"I ask does it pass the Jimmy Kimmel test," Sen. Bill Cassidy says
Health care debate moves to Senate after House vote on Obamacare
Sen. Bill Cassidy on Friday set a new standard for measuring health care, coining what he called “the Jimmy Kimmel test.”
The Louisiana Republican cited Kimmel’s passionate monologue on health care when responding to a question from CNN’s John Berman on whether he could “support a bill that allows insurance companies to cap their payouts to customers.”
“I ask does it pass the Jimmy Kimmel test,” said Cassidy, who is also a physician. “Would the child born with a congenital heart disease be able to get everything she or he would need in that first year of life … even if they go over a certain amount?”
Cassidy said, “So simple answer: I want to make sure folks get the care they need.”

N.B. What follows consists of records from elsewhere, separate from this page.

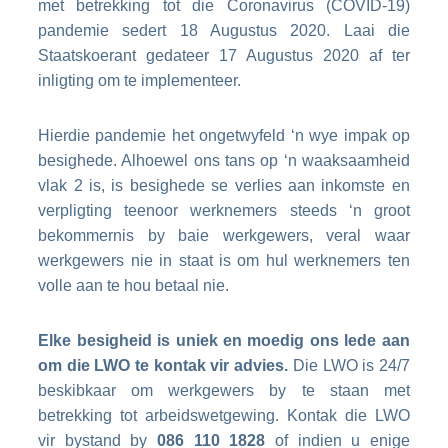
met betrekking tot die Coronavirus (COVID-19)
pandemie sedert 18 Augustus 2020. Laai die
Staatskoerant gedateer 17 Augustus 2020
af ter
inligting om te implementeer.
Hierdie pandemie het ongetwyfeld ‘n wye impak op
besighede. Alhoewel ons tans op ‘n waaksaamheid
vlak 2 is, is besighede se verlies aan inkomste en
verpligting teenoor werknemers steeds ‘n groot
bekommernis by baie werkgewers, veral waar
werkgewers nie in staat is om hul werknemers ten
volle aan te hou betaal nie.
Elke besigheid is uniek en moedig ons lede aan
om die LWO te kontak vir advies.
Die LWO is 24/7
beskibkaar om werkgewers by te staan met
betrekking tot arbeidswetgewing. Kontak die LWO
vir bystand by
086 110 1828
of indien u enige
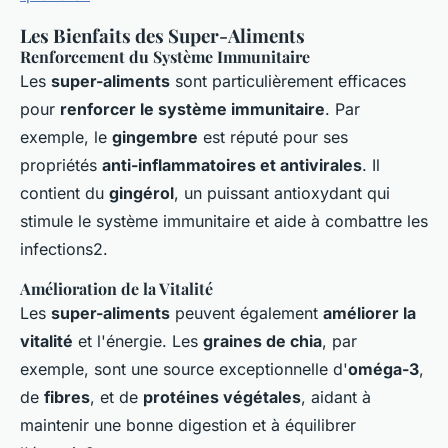
Les Bienfaits des Super-Aliments
Renforcement du Système Immunitaire
Les
super-aliments
sont particulièrement efficaces
pour
renforcer le système immunitaire
. Par
exemple, le
gingembre
est réputé pour ses
propriétés
anti-inflammatoires et antivirales
. Il
contient du
gingérol
, un puissant antioxydant qui
stimule le système immunitaire et aide à combattre les
infections2.
Amélioration de la Vitalité
Les
super-aliments
peuvent également
améliorer la
vitalité
et l'énergie. Les
graines de chia
, par
exemple, sont une source exceptionnelle d'
oméga-3
,
de
fibres
, et de
protéines végétales
, aidant à
maintenir une bonne digestion et à équilibrer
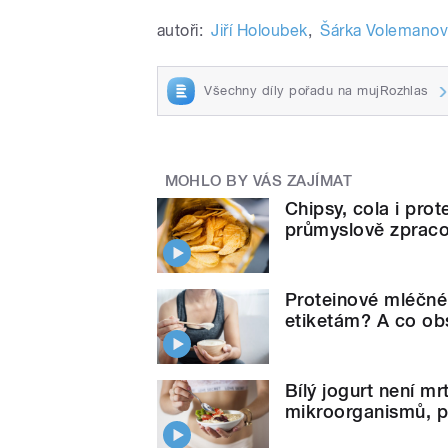
autoři:
Jiří Holoubek
,
Šárka Volemano
Všechny díly pořadu na mujRozhlas
MOHLO BY VÁS ZAJÍMAT
Chipsy, cola i pro
průmyslově zpraco
Proteinové mléčné v
etiketám? A co ob
Bílý jogurt není m
mikroorganismů, po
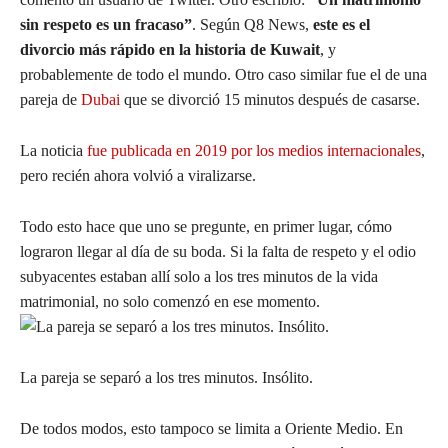
sin respeto es un fracaso”
. Según Q8 News,
este es el
divorcio más rápido en la historia de Kuwait
, y
probablemente de todo el mundo. Otro caso similar fue el de una
pareja de
Dubai
que se divorció 15 minutos después de casarse.
La noticia
fue publicada en 2019 por los medios internacionales
,
pero recién ahora volvió a viralizarse.
Todo esto hace que uno se pregunte, en primer lugar, cómo
lograron llegar al día de su boda. Si la falta de respeto y el odio
subyacentes estaban allí solo a los tres minutos de la vida
matrimonial, no solo comenzó en ese momento.
La pareja se separó a los tres minutos. Insólito.
De todos modos, esto tampoco se limita a Oriente Medio. En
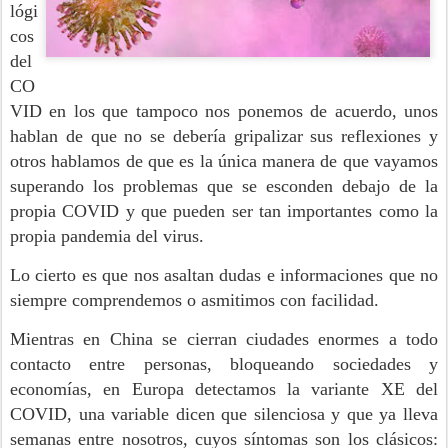
lógi
cos
del
CO
VID en los que tampoco nos ponemos de acuerdo, unos
hablan de que no se debería gripalizar sus reflexiones y
otros hablamos de que es la única manera de que vayamos
superando los problemas que se esconden debajo de la
propia COVID y que pueden ser tan importantes como la
propia pandemia del virus.
Lo cierto es que nos asaltan dudas e informaciones que no
siempre comprendemos o asmitimos con facilidad.
Mientras en China se cierran ciudades enormes a todo
contacto entre personas, bloqueando sociedades y
economías, en Europa detectamos la variante XE del
COVID, una variable dicen que silenciosa y que ya lleva
semanas entre nosotros, cuyos síntomas son los clásicos:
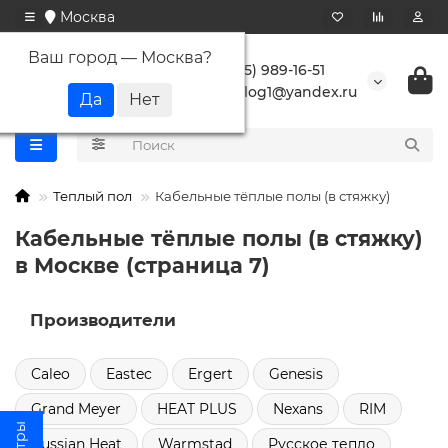
Москва
Ваш город —
Москва
?
+7 (495) 989-16-51
buranlog1@yandex.ru
Теплый пол
Кабельные тёплые полы (в стяжку)
Кабельные тёплые полы (в стяжку)
в Москве (страница 7)
Производители
Caleo
Eastec
Ergert
Genesis
Grand Meyer
HEAT PLUS
Nexans
RIM
Russian Heat
Warmstad
Русское тепло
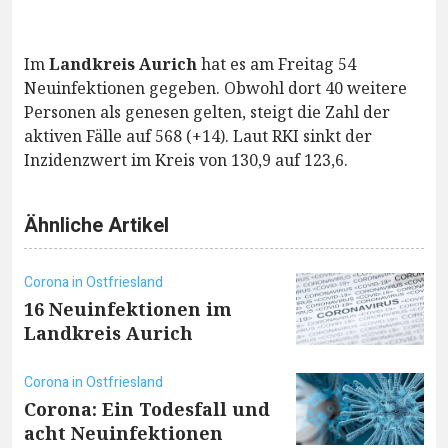
Im
Landkreis Aurich
hat es am Freitag 54
Neuinfektionen gegeben. Obwohl dort 40 weitere
Personen als genesen gelten, steigt die Zahl der
aktiven Fälle auf 568 (+14). Laut RKI sinkt der
Inzidenzwert im Kreis von 130,9 auf 123,6.
Ähnliche Artikel
Corona in Ostfriesland
16 Neuinfektionen im
Landkreis Aurich
Corona in Ostfriesland
Corona: Ein Todesfall und
acht Neuinfektionen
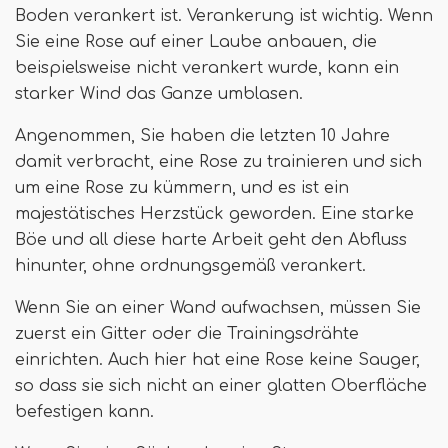
Boden verankert ist. Verankerung ist wichtig. Wenn
Sie eine Rose auf einer Laube anbauen, die
beispielsweise nicht verankert wurde, kann ein
starker Wind das Ganze umblasen.
Angenommen, Sie haben die letzten 10 Jahre
damit verbracht, eine Rose zu trainieren und sich
um eine Rose zu kümmern, und es ist ein
majestätisches Herzstück geworden. Eine starke
Böe und all diese harte Arbeit geht den Abfluss
hinunter, ohne ordnungsgemäß verankert.
Wenn Sie an einer Wand aufwachsen, müssen Sie
zuerst ein Gitter oder die Trainingsdrähte
einrichten. Auch hier hat eine Rose keine Sauger,
so dass sie sich nicht an einer glatten Oberfläche
befestigen kann.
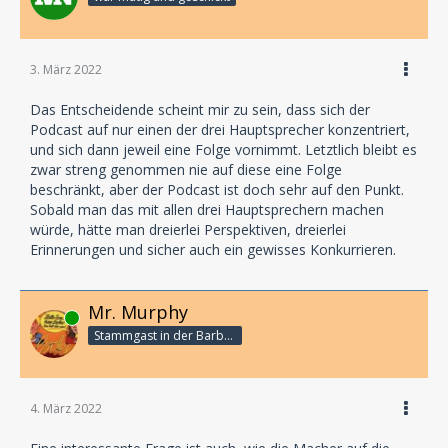
3. März 2022
Das Entscheidende scheint mir zu sein, dass sich der
Podcast auf nur einen der drei Hauptsprecher konzentriert,
und sich dann jeweil eine Folge vornimmt. Letztlich bleibt es
zwar streng genommen nie auf diese eine Folge
beschränkt, aber der Podcast ist doch sehr auf den Punkt.
Sobald man das mit allen drei Hauptsprechern machen
würde, hätte man dreierlei Perspektiven, dreierlei
Erinnerungen und sicher auch ein gewisses Konkurrieren.
Mr. Murphy
Online
Stammgast in der Barbarabar
4. März 2022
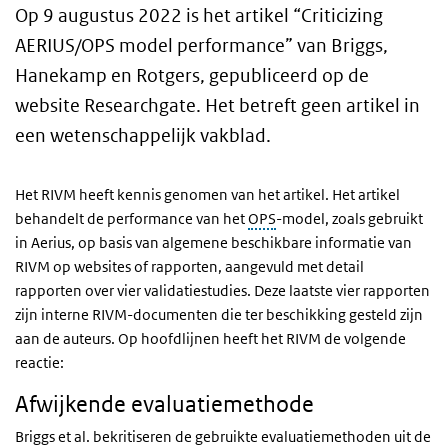
Op 9 augustus 2022 is het artikel “Criticizing
AERIUS/OPS model performance” van Briggs,
Hanekamp en Rotgers, gepubliceerd op de
website Researchgate. Het betreft geen artikel in
een wetenschappelijk vakblad.
Het RIVM heeft kennis genomen van het artikel. Het artikel
behandelt de performance van het
OPS
-model, zoals gebruikt
in Aerius, op basis van algemene beschikbare informatie van
RIVM op websites of rapporten, aangevuld met detail
rapporten over vier validatiestudies. Deze laatste vier rapporten
zijn interne RIVM-documenten die ter beschikking gesteld zijn
aan de auteurs. Op hoofdlijnen heeft het RIVM de volgende
reactie:
Afwijkende evaluatiemethode
Briggs et al. bekritiseren de gebruikte evaluatiemethoden uit de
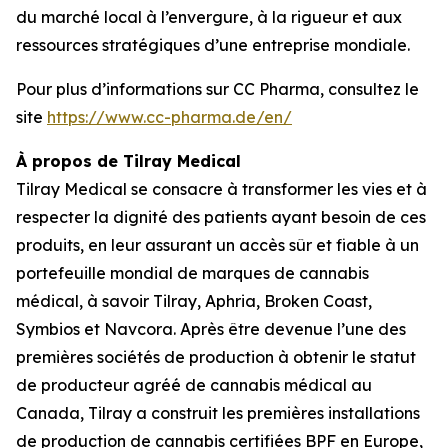
du marché local à l’envergure, à la rigueur et aux
ressources stratégiques d’une entreprise mondiale.
Pour plus d’informations sur CC Pharma, consultez le
site
https://www.cc-pharma.de/en/
À propos de Tilray Medical
Tilray Medical se consacre à transformer les vies et à
respecter la dignité des patients ayant besoin de ces
produits, en leur assurant un accès sûr et fiable à un
portefeuille mondial de marques de cannabis
médical, à savoir Tilray, Aphria, Broken Coast,
Symbios et Navcora. Après être devenue l’une des
premières sociétés de production à obtenir le statut
de producteur agréé de cannabis médical au
Canada, Tilray a construit les premières installations
de production de cannabis certifiées BPF en Europe,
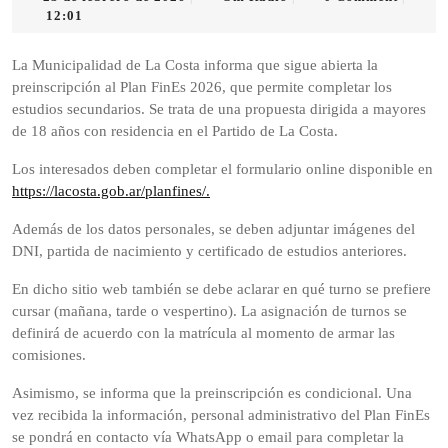
de
Radio
12:01
febrero
de
La Municipalidad de La Costa informa que sigue abierta la
2026
preinscripción al Plan FinEs 2026, que permite completar los
estudios secundarios. Se trata de una propuesta dirigida a mayores
de 18 años con residencia en el Partido de La Costa.
Los interesados deben completar el formulario online disponible en
https://lacosta.gob.ar/planfines/.
Además de los datos personales, se deben adjuntar imágenes del
DNI, partida de nacimiento y certificado de estudios anteriores.
En dicho sitio web también se debe aclarar en qué turno se prefiere
cursar (mañana, tarde o vespertino). La asignación de turnos se
definirá de acuerdo con la matrícula al momento de armar las
comisiones.
Asimismo, se informa que la preinscripción es condicional. Una
vez recibida la información, personal administrativo del Plan FinEs
se pondrá en contacto vía WhatsApp o email para completar la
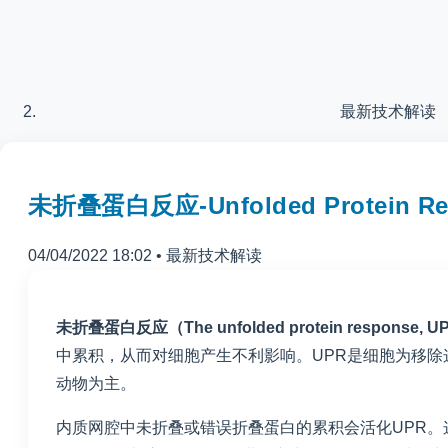
最新技术解读
未折叠蛋白反应-Unfolded Protein Re
04/04/2022 18:02
•
最新技术解读
未折叠蛋白反应（The unfolded protein response, 
中累积，从而对细胞产生不利影响。UPR是细胞为移
动物为主。
内质网腔中未折叠或错误折叠蛋白的累积会活化UPR。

The senator’s remarks follow the late-night talk show host’s emotional plea Monday for affordable health care after revealing his newborn son had a serious heart defect. Kimmel defended Obamacare, explaining that children born with congenital heart issues such as his son’s could be turned down for health insurance before the law’s passage because they were deemed as having a pre-existing condition. He said health care should not be a partisan issue and urged Americans to hold elected officials accountable for health care issues.
On Thursday, the House of Representatives voted 217-213 to gut large portions of Obamacare, making sweeping changes to the nation’s health care system. Action now moves to the Senate.
In his interview with Berman, Cassidy said any bill the Senate passed would address concerns such as Kimmel’s and touted his own health care plan formed with Sen. Susan Collins, R-Maine, and four other co-sponsors.
He said his bill would take care of people with pre-existing conditions by “expanding the risk pool so that those who are sicker, if you will, are in a pool of those who are younger and healthier.”
He said that he would “personally be working to implement that plan” and that it would pass the Kimmel test.